REQUIRED ACTION A
In the travel-price post, what total amount did the family pay for the trip?
REQUIRED ACTION B
Retype the travel-price post from "THE NO SO EASY" to "on the website.".

SOURCE PASSAGE
# # # # #

How am I using basic data work to ensure I am getting a good price on my trip.
It has been 4 years since my wife and I took some vacation in a sunny place. Last time, for our honeymoon, we spent some quality time in Mexico. We enjoyed 10 days in a very nice all-inclusive resort in Riviera Maya. Since then, a house, two kids, a new job and many other things. After some reflexion we decided that it was time to go back on the beach. So, next December (2019) we (my wife, our 3 years old, our 4 months old and I) will be heading to Riviera Maya once again.
Don’t worry, I am not turning my Data blog into a travel and lifestyle blog. I want to share with you how I am making sure I am getting the right price for the trip.
So here is where it is interesting, when we signed the contract this summer (in June) the contract said, if the price go down, I could, once, ask for a price match. Since the trip was +-6 months away, that looked like a very interesting feature. BTW, this is one of the factors that made us pick that travel company. To be upfront with the numbers, we paid 4317 CAD$ for the full family.
THE NO SO EASY PART
After a couple of weeks, I went back to check the price. It was still the same. Then I realize, how can I track the price. There is no way I can take the time to go, click through a series of web interfaces to query the price. That would represent an annoying 2-3 minutes a day and I just don’t have that time.
Here is what it looks like to get the price update:
Obviously, the travel company does not feel like it would be a great feature to track the price. After a couple of time searching for it, there is just no way to do this. At least with a tool on the website.
Then what if it is below my original price, do I take this price or I wait a bit more. Because remember, I can only do a price match once. It would be really useful to have all the historic prices, then if/when it gets below original price, I could look at the trend and take a more informed decision.

# # # # #

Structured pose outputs
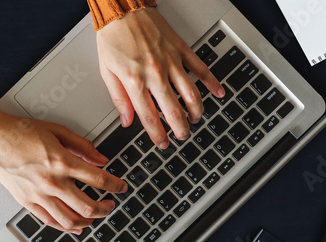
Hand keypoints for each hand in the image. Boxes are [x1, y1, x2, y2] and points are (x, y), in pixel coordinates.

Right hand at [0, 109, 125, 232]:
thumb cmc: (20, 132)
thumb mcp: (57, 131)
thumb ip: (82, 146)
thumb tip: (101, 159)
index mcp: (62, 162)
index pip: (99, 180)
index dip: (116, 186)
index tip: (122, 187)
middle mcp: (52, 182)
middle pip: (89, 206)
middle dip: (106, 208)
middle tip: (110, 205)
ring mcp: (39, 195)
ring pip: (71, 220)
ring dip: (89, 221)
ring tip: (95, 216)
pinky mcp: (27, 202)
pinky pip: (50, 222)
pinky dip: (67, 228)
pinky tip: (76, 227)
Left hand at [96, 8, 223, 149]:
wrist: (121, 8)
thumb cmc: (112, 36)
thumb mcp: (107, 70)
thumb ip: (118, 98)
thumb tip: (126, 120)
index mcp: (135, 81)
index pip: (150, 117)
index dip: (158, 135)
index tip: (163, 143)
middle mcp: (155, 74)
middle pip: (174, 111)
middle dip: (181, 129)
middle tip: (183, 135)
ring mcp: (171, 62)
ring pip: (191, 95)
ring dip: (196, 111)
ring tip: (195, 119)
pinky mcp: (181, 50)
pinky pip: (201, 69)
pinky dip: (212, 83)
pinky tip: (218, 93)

# # # # #

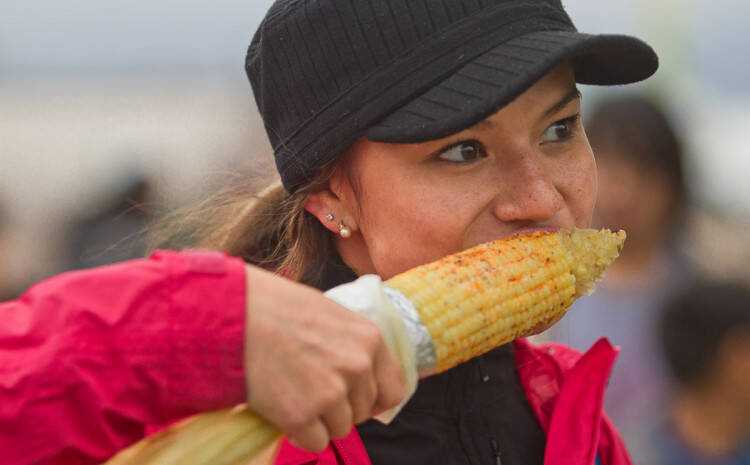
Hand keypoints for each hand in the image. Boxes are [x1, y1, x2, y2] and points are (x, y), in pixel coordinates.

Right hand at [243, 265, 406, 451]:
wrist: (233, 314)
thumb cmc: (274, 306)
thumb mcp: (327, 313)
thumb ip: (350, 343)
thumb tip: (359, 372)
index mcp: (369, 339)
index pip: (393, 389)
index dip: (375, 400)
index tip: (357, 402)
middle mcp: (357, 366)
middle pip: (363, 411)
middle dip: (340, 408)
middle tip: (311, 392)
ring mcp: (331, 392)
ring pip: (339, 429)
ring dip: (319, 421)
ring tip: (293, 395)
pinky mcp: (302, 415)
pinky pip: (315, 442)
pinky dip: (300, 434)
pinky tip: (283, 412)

# # # # #

TASK SOLUTION A
4317 CAD$

TASK SOLUTION B
THE NO SO EASY PART
After a couple of weeks, I went back to check the price. It was still the same. Then I realize, how can I track the price. There is no way I can take the time to go, click through a series of web interfaces to query the price. That would represent an annoying 2-3 minutes a day and I just don’t have that time.
Here is what it looks like to get the price update:
Obviously, the travel company does not feel like it would be a great feature to track the price. After a couple of time searching for it, there is just no way to do this. At least with a tool on the website.